While the emphasis on comedy in the tragicomedy extends more than once to slapstick, the tragic tone has by no means been slighted. Underlying the physical energy with which certain scenes are enacted is a constant awareness of the subjective question: the enigma of man's fate in a Beckett universe.

The principal task of illuminating the enigma falls, of course, to the forlorn tramps, Estragon and Vladimir, and more particularly on the philosophical Vladimir.
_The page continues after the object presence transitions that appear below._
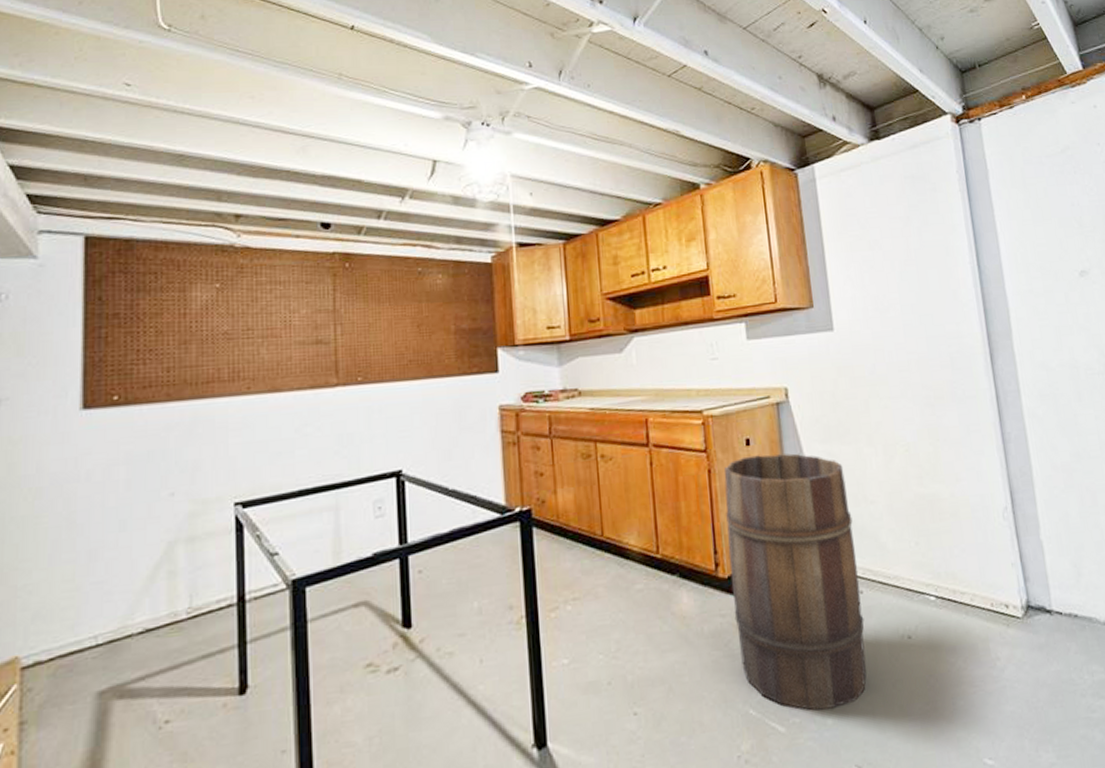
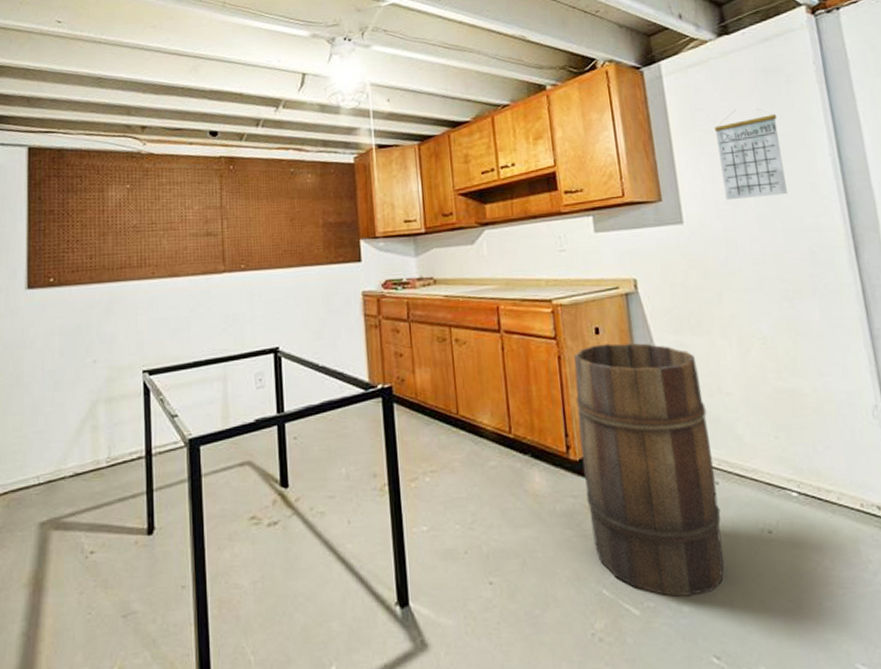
calendar: none [864,215,931,308] -> present [714,108,788,201]

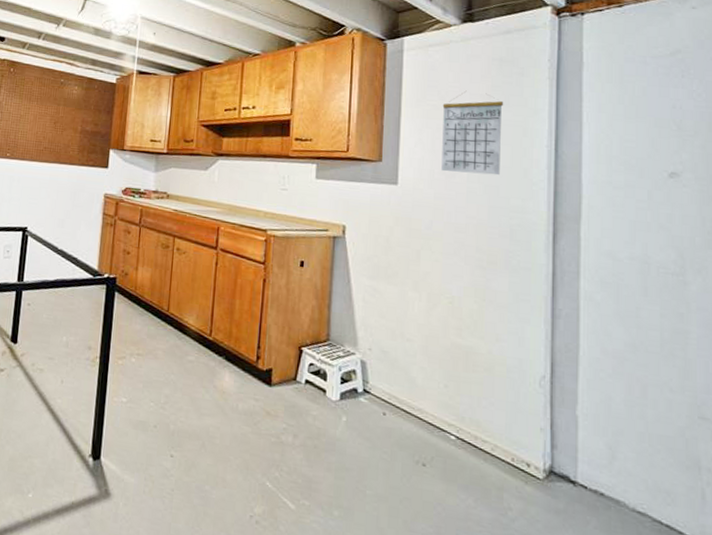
wooden barrel: present [573,342,725,597] -> none [266,275,387,505]

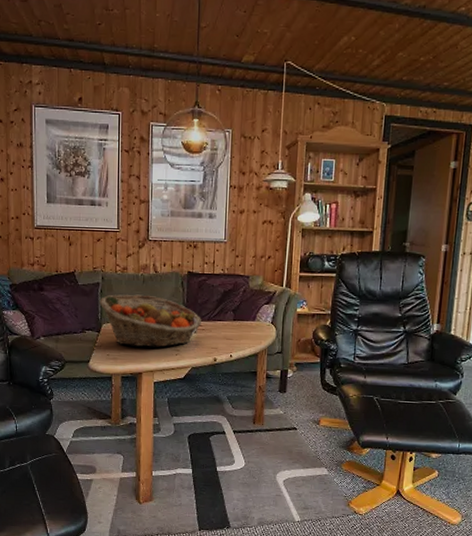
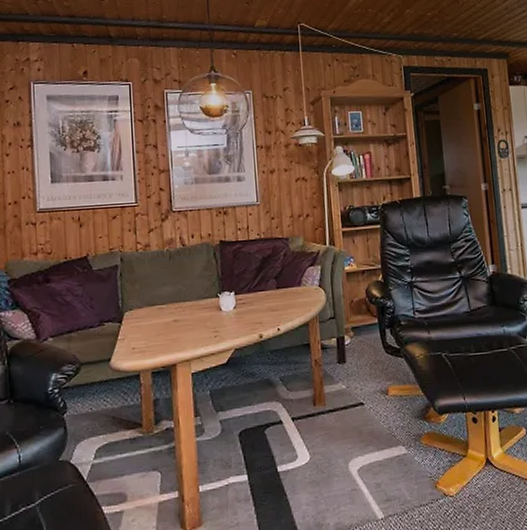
fruit basket: present [99,294,201,348] -> none [119,272,241,334]

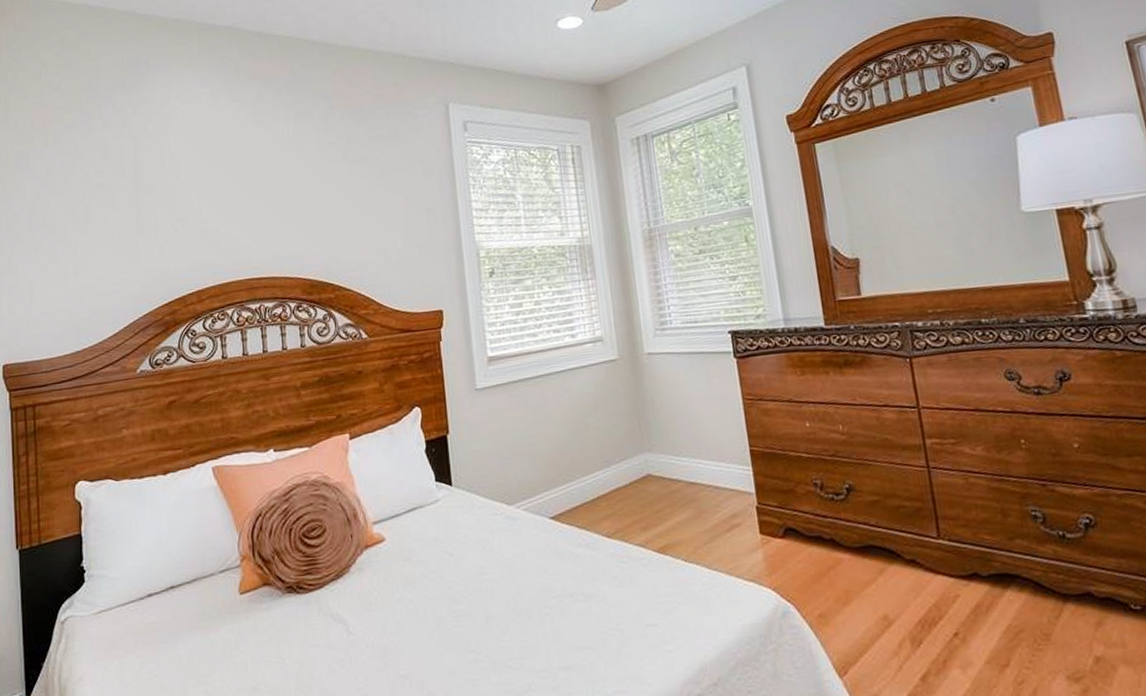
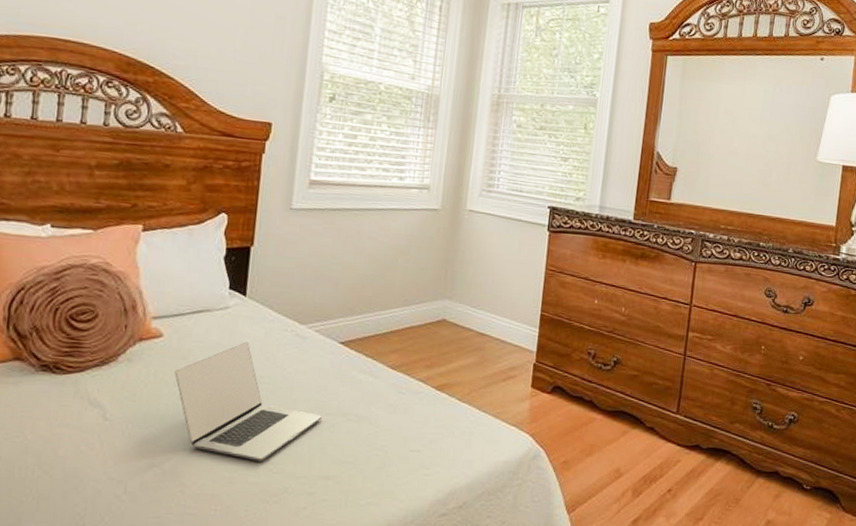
laptop: none [402,532,549,659] -> present [174,341,322,461]

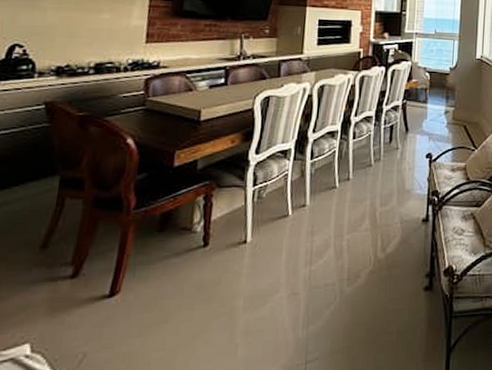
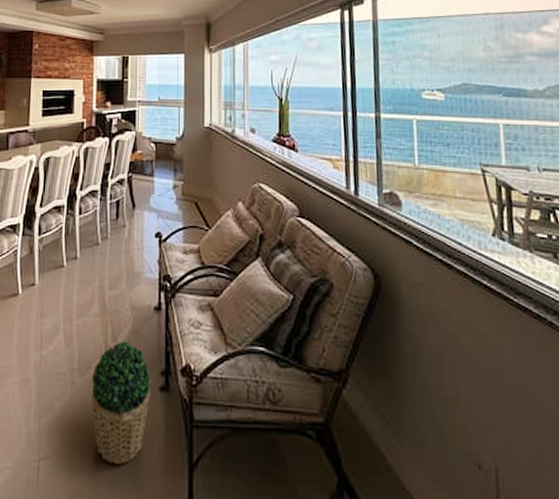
potted plant: none [359,250,417,357] -> present [91,341,151,465]

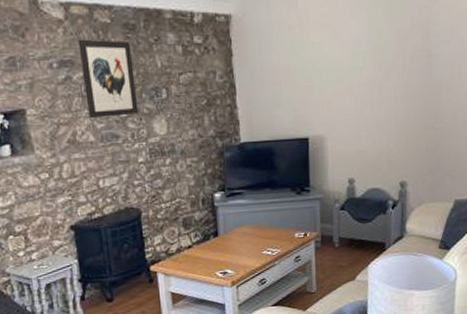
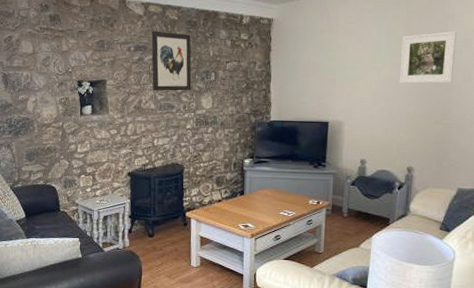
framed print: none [383,17,443,85] -> present [399,30,457,84]

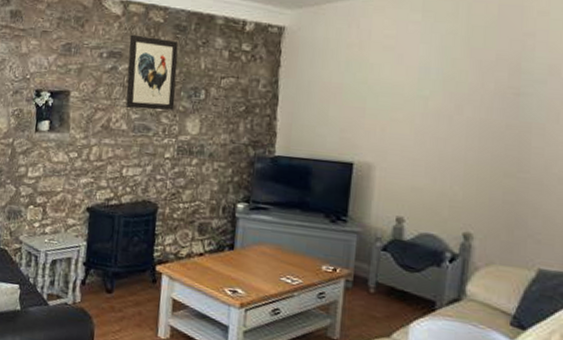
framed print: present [399,30,457,84] -> none [453,53,538,123]

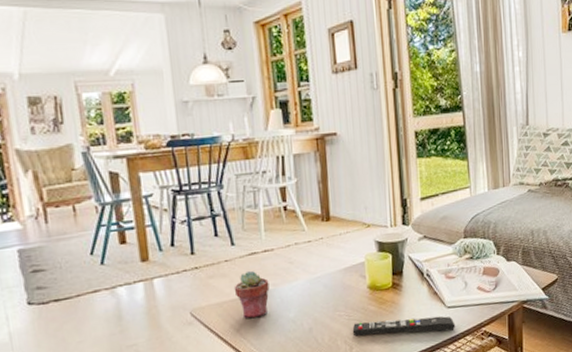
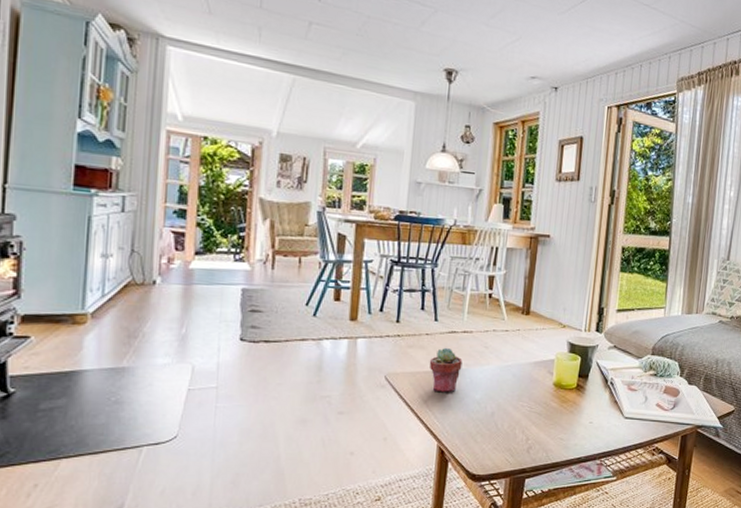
remote control: present [352,316,456,336] -> none [531,416,630,442]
Their extended dialogues - speculations, earthy repartee, Scriptural allusions, altercations, and affectionate reconciliations - are performed with meticulous care and finesse by Robin Williams (Estragon-Gogo) and Steve Martin (Vladimir-Didi). From his initial, violent struggles to remove an uncomfortable boot until the moment Didi rouses him for the last time from a refuge in sleep, Mr. Williams personifies the timorous yet challenging sidekick, with his numerous frustrations and small satisfactions. ``Godot'' marks this gifted comic's impressive theatrical debut.

Moviegoers who admired Mr. Martin's Cyrano in ``Roxanne'' would not be surprised at the emotional substance of his Didi. Mr. Martin is as adroit as he is trim, as vocally authoritative as he is comically astute.

It is left for Didi to deliver the tragicomedy's existential summation. To Didi, ``in this immense confusion one thing alone is clear. We are waiting for Godot to come. ... Or for night to fall. We have kept our appointment and that's an end to that. We are not saints, but we have kept our appointment. How many people can boast as much?''

The interruptions to the waiting game are provided by the protean F. Murray Abraham's bullying, mock-bombastic Pozzo and Bill Irwin's overburdened slave, Lucky, tied to his master by a cruel rope. Mr. Irwin handles Lucky's impenetrable monologue with fierce intensity and performs the evening's wildest dance. In such passages, Mr. Nichols and his actors exult in a kind of vaudevillesque extravagance.

How sharp in contrast is the second-act return of a blinded Pozzo and a silenced Lucky, headed for their own oblivion. It remains only for the well-mannered Boy (Lukas Haas) to inform the tramps that Godot isn't coming for yet another day.

Notwithstanding the admired performances of Bert Lahr and E.G. Marshall, ``Waiting for Godot'' was not a success when it premi`ered on Broadway in 1956. It has long since become a pioneering classic of 20th-century theater.

The Lincoln Center revival was costumed, bowler hats and all, by Ann Roth. Jennifer Tipton's lighting includes the hazy full moon that casts a forlorn glow over each act's ending. ``Waiting for Godot,'' which was sold out as soon as tickets became available, is scheduled to run through Nov. 27.